Segment Open

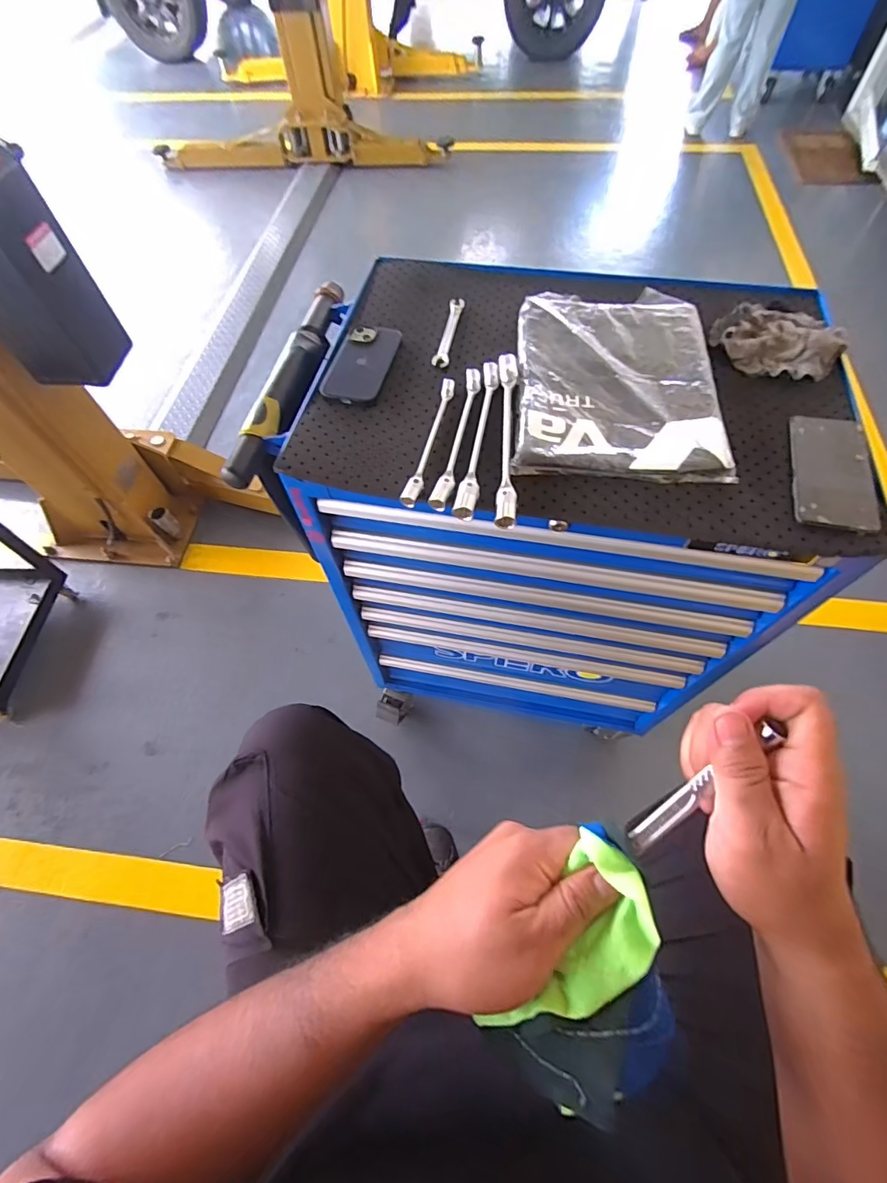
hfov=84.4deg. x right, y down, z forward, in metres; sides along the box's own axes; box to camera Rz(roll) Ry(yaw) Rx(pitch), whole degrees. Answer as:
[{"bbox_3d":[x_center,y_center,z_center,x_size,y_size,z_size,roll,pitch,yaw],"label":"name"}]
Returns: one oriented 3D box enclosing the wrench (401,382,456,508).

Segment Closed
Segment Open

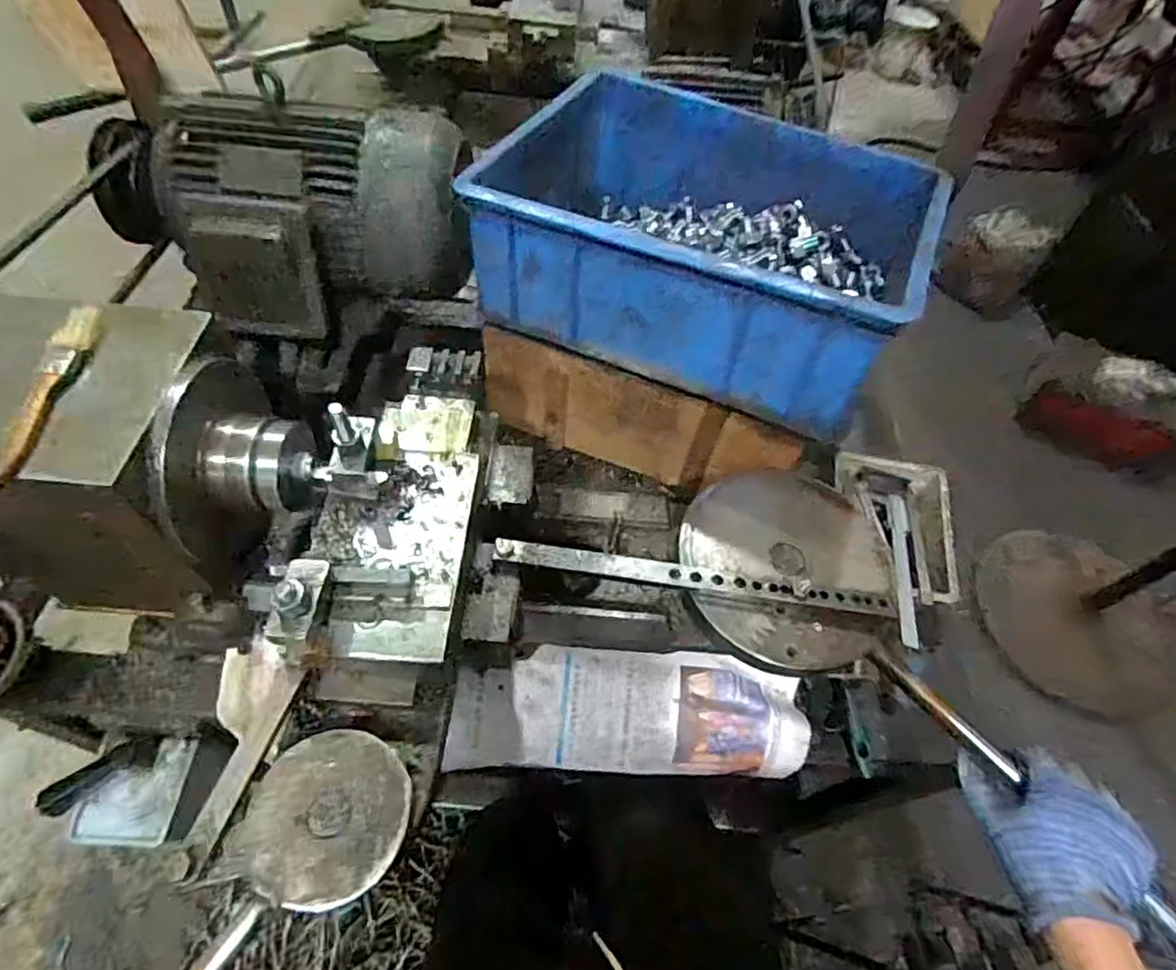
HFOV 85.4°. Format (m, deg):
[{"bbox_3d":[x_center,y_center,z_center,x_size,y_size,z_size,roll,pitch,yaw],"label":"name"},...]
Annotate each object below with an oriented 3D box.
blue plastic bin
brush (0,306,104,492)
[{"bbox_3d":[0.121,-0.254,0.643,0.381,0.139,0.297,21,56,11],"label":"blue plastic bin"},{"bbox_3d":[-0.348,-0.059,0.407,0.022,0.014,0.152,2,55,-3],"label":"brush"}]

Segment Closed

EXERCISE DIRECTIONS: Copy every line in the records above that contains the word "pitch".

SOLUTION FOR THIS PROBLEM:
hfov=84.4deg. x right, y down, z forward, in metres; sides along the box's own axes; box to camera Rz(roll) Ry(yaw) Rx(pitch), whole degrees. Answer as:
[{"bbox_3d":[x_center,y_center,z_center,x_size,y_size,z_size,roll,pitch,yaw],"label":"name"}]
[{"bbox_3d":[x_center,y_center,z_center,x_size,y_size,z_size,roll,pitch,yaw],"label":"name"},...]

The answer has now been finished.